Störend sind hingegen vor allem Details, wie die Tatsache, dass die Titel nur in englischer Sprache groß hervorgehoben sind, wo es sich doch um einen Parcours handelt, der den Einheimischen einen neuen Zugang zur eigenen Geschichte verschaffen soll. Demzufolge scheint auch die Sprachreihung Englisch – Italienisch – Deutsch unangemessen, wobei dadurch der deutsche Titel in einigen Räumen so weit nach unten rutschte, dass er von den Exponaten verdeckt wird. Unbedingt hätte auch die ladinische Sprache berücksichtigt werden müssen, was leider ausgeblieben ist. Und dass im Englischen fast ausschließlich die Ortsnamen von Tolomei zum Handkuss kommen, ist an diesem Ort eine Geschmacklosigkeit.
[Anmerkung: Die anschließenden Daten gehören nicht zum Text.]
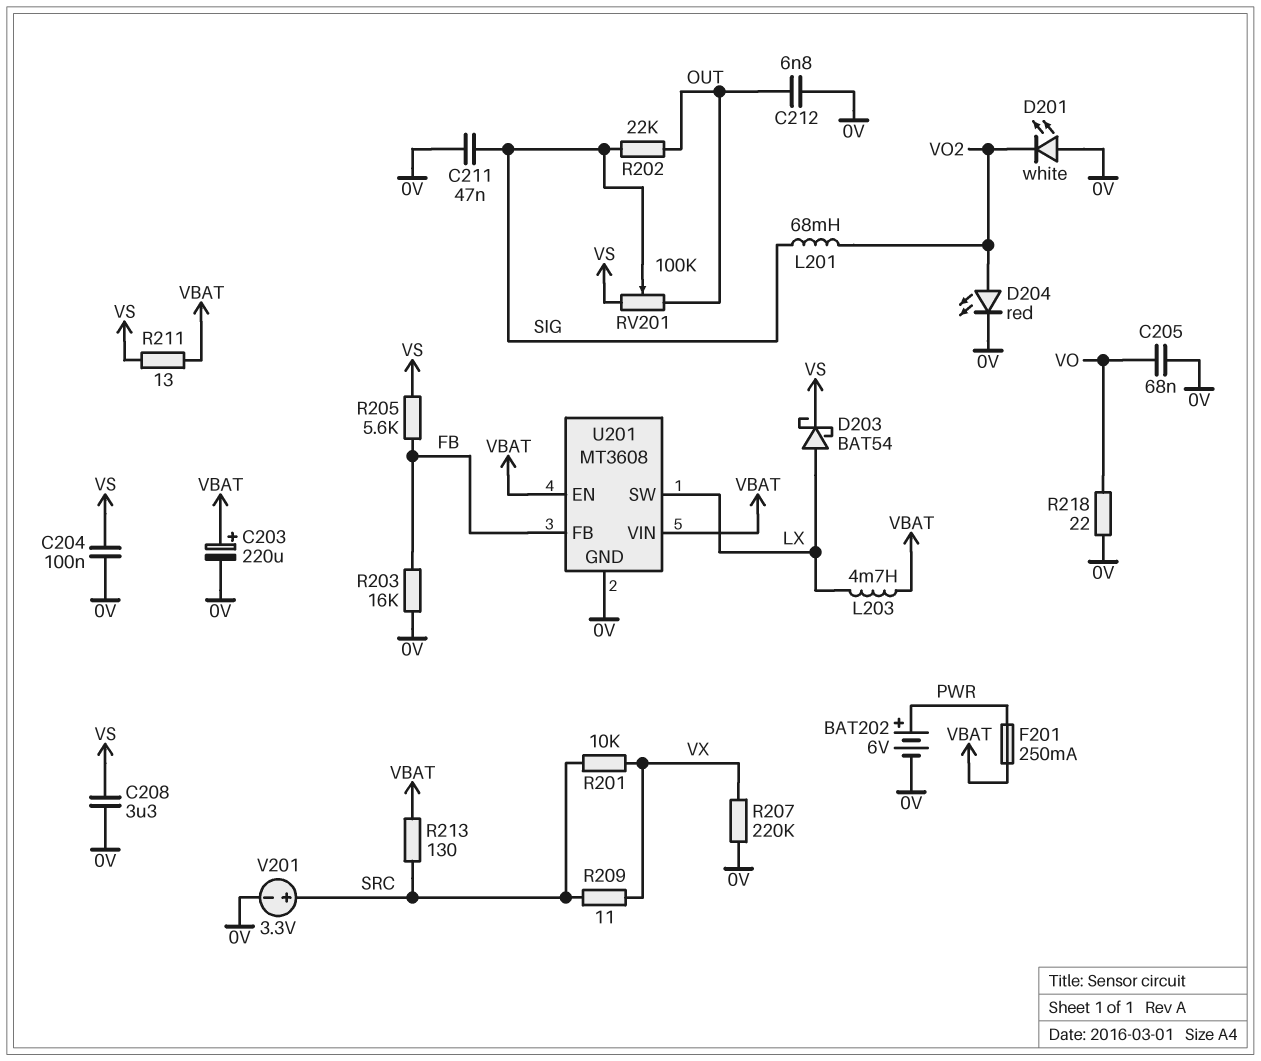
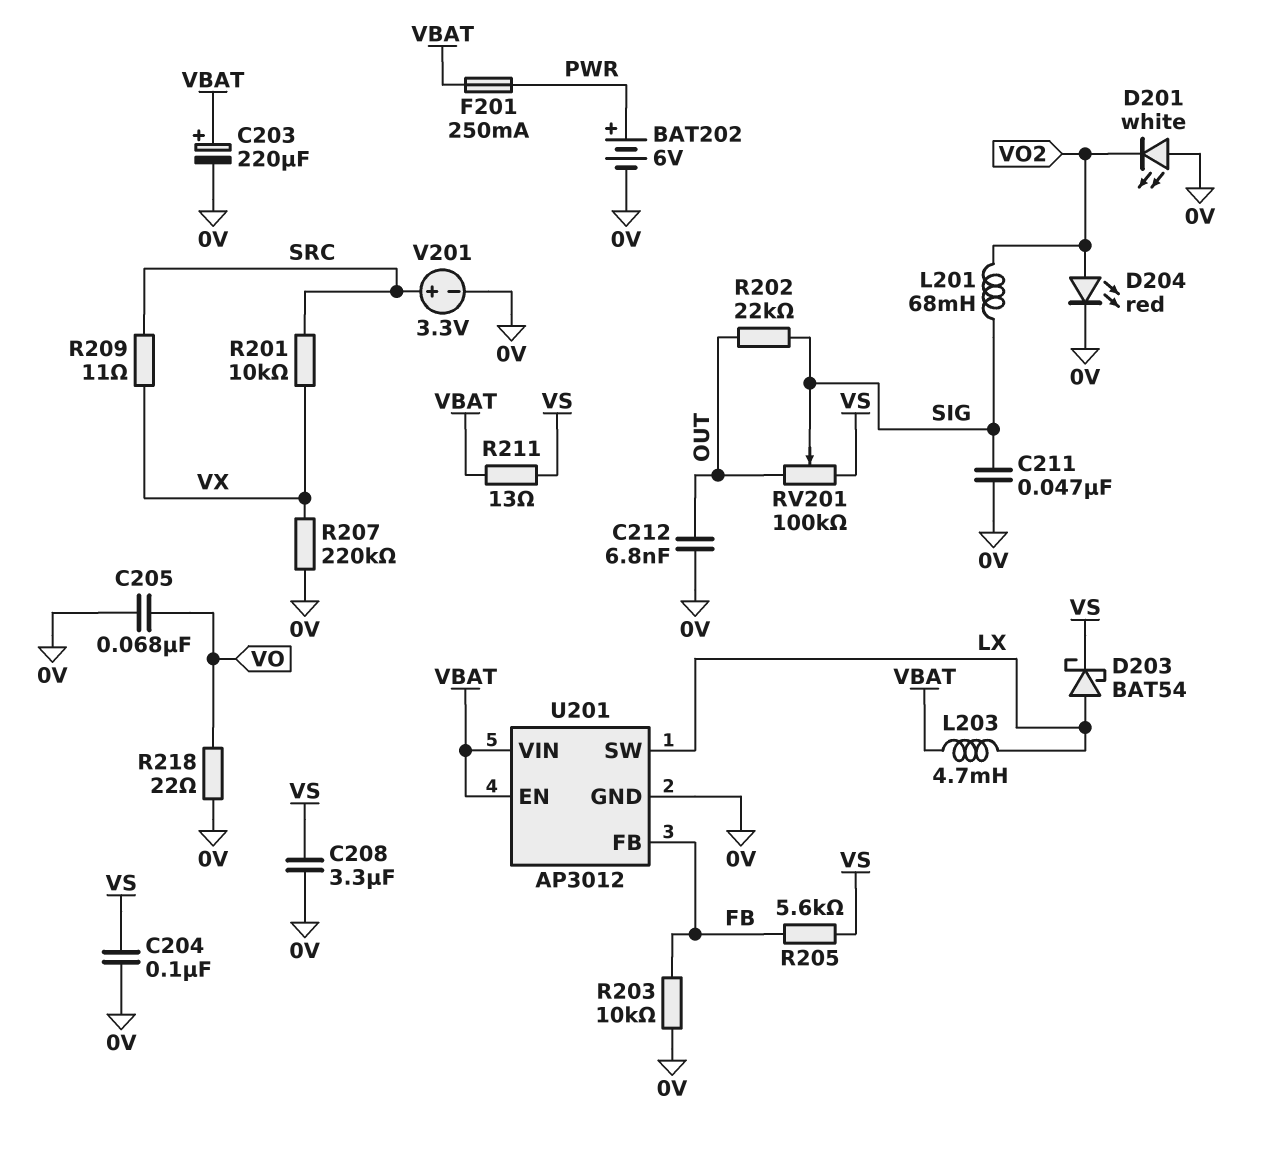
R203: 16k (0V, FB) -> 10k (0V, FB)
R213: 130 (SRC, VBAT) -> none
U201: MT3608 -> AP3012

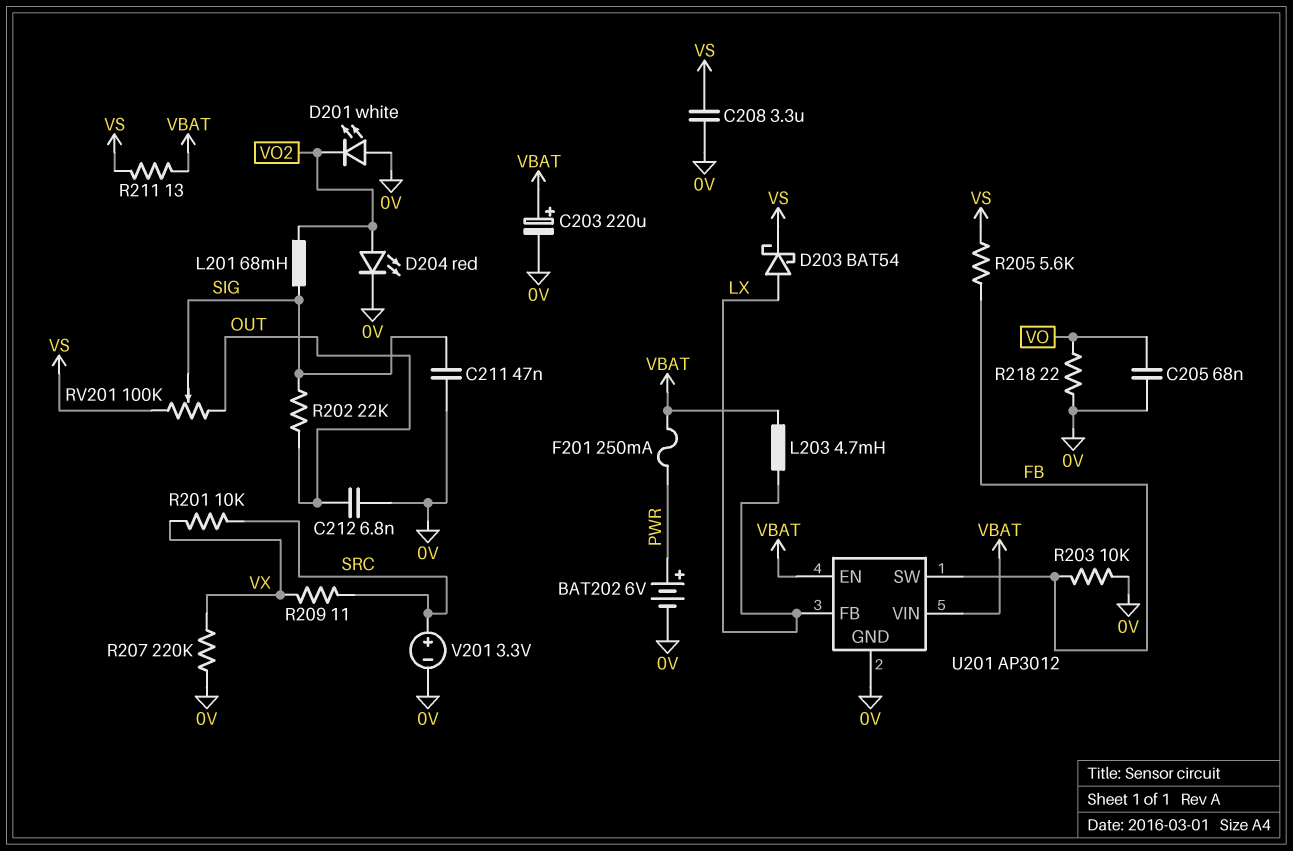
C204: 100nF (0V, VS) -> none
U201 pin FB: FB -> LX
U201 pin SW: LX -> FB

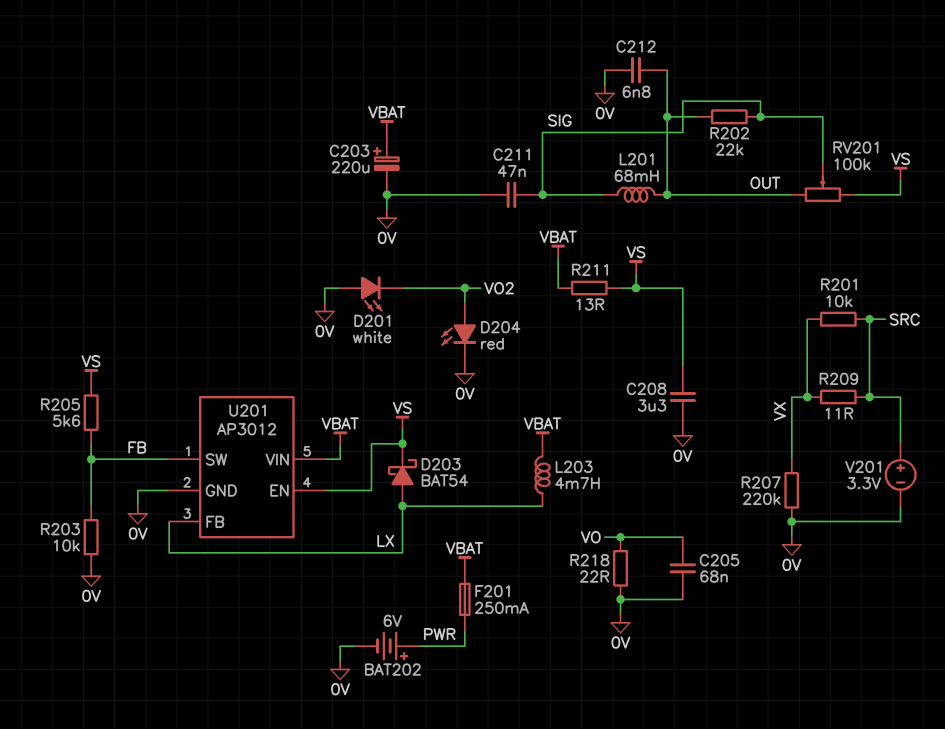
L201: 68mH (SIG, VO2) -> 68mH (OUT, SIG)
U201 pin EN: VBAT -> VS

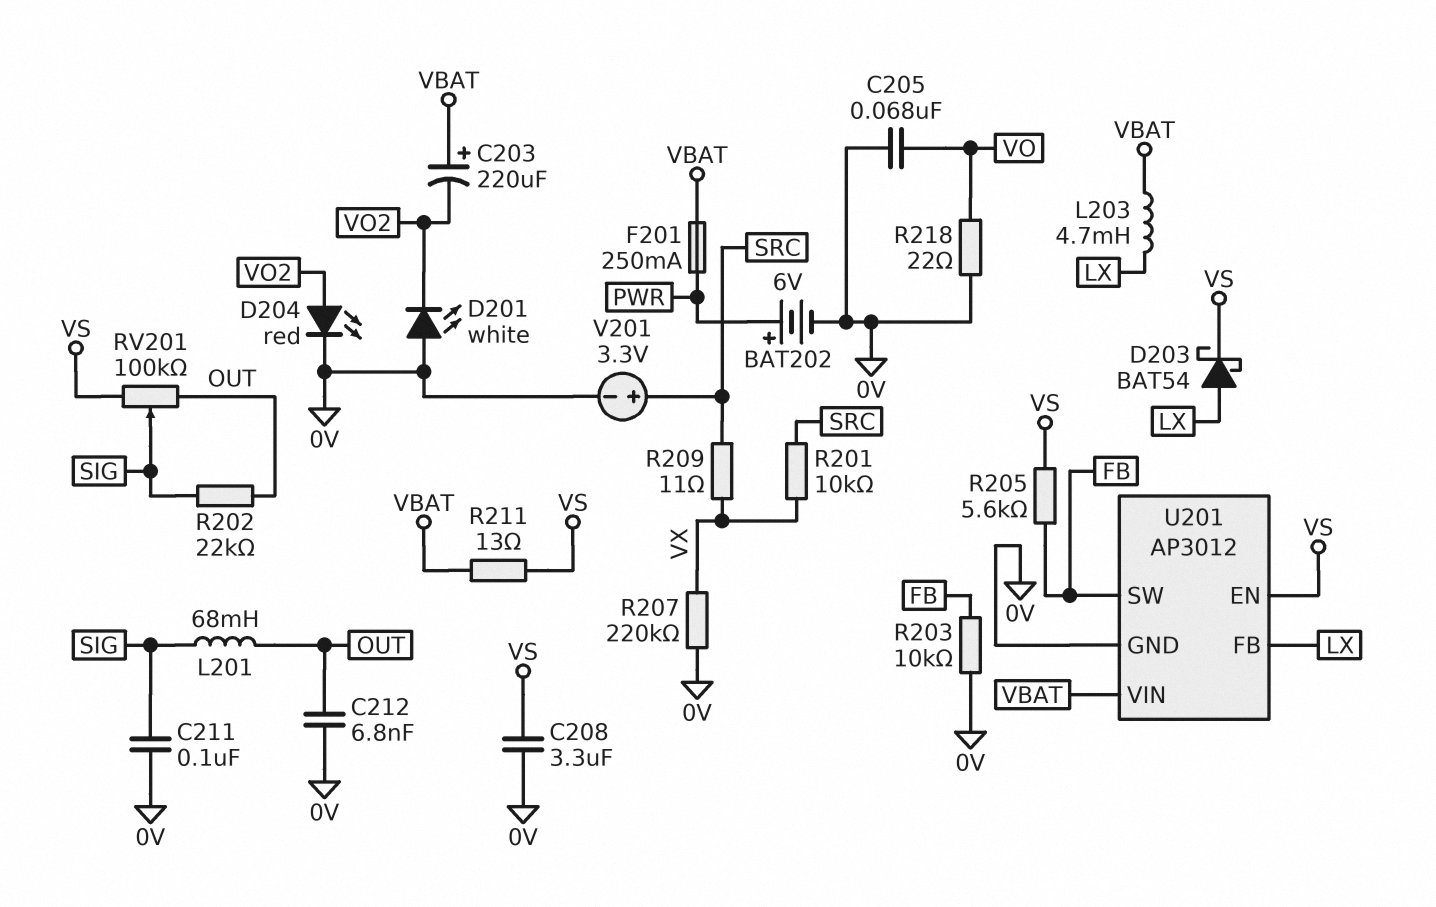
C203: 220uF (plus VBAT, minus 0V) -> 220uF (plus VBAT, minus VO2)
C211: 47nF (0V, SIG) -> 100nF (0V, SIG)

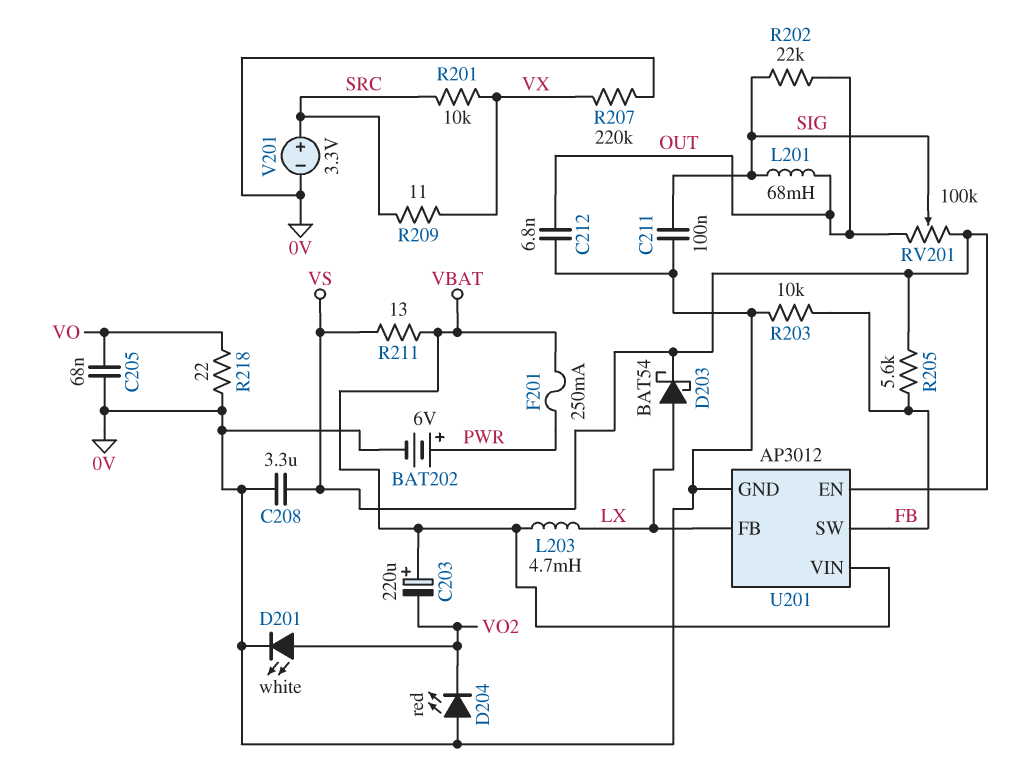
D201: LED white (A 0V, K VO2) -> LED white (A VO2, K 0V)
D204: LED red (A VO2, K 0V) -> LED red (A 0V, K VO2)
Trotzdem: Bei aller Kritik und Irritation en detail muss das Gesamturteil über die Dokumentationsausstellung, die übrigens auch handwerklich gut umgesetzt wurde, absolut positiv ausfallen. Sie stellt für Südtirol (und speziell für die Landeshauptstadt) einen echten Paradigmenwechsel dar: Wenn sie nicht als Endstation, sondern als Anstoß für einen Prozess verstanden wird — und das soll nach Auskunft der maßgeblich daran beteiligten so sein — kann man ihre Eröffnung nur begrüßen.
Während der Keller also insgesamt einen unerwartet guten Eindruck hinterlässt, stellt das Denkmal als solches eine (ebenfalls unerwartet) große Herausforderung dar, für die in Zukunft wohl noch eine Lösung gefunden werden muss. Sowohl die sogenannte Krypta mit den effektvollen Überlagerungen, als auch der geplante Eingriff am Mussolinidenkmal des Finanzgebäudes könnten wohl gute Ideengeber sein.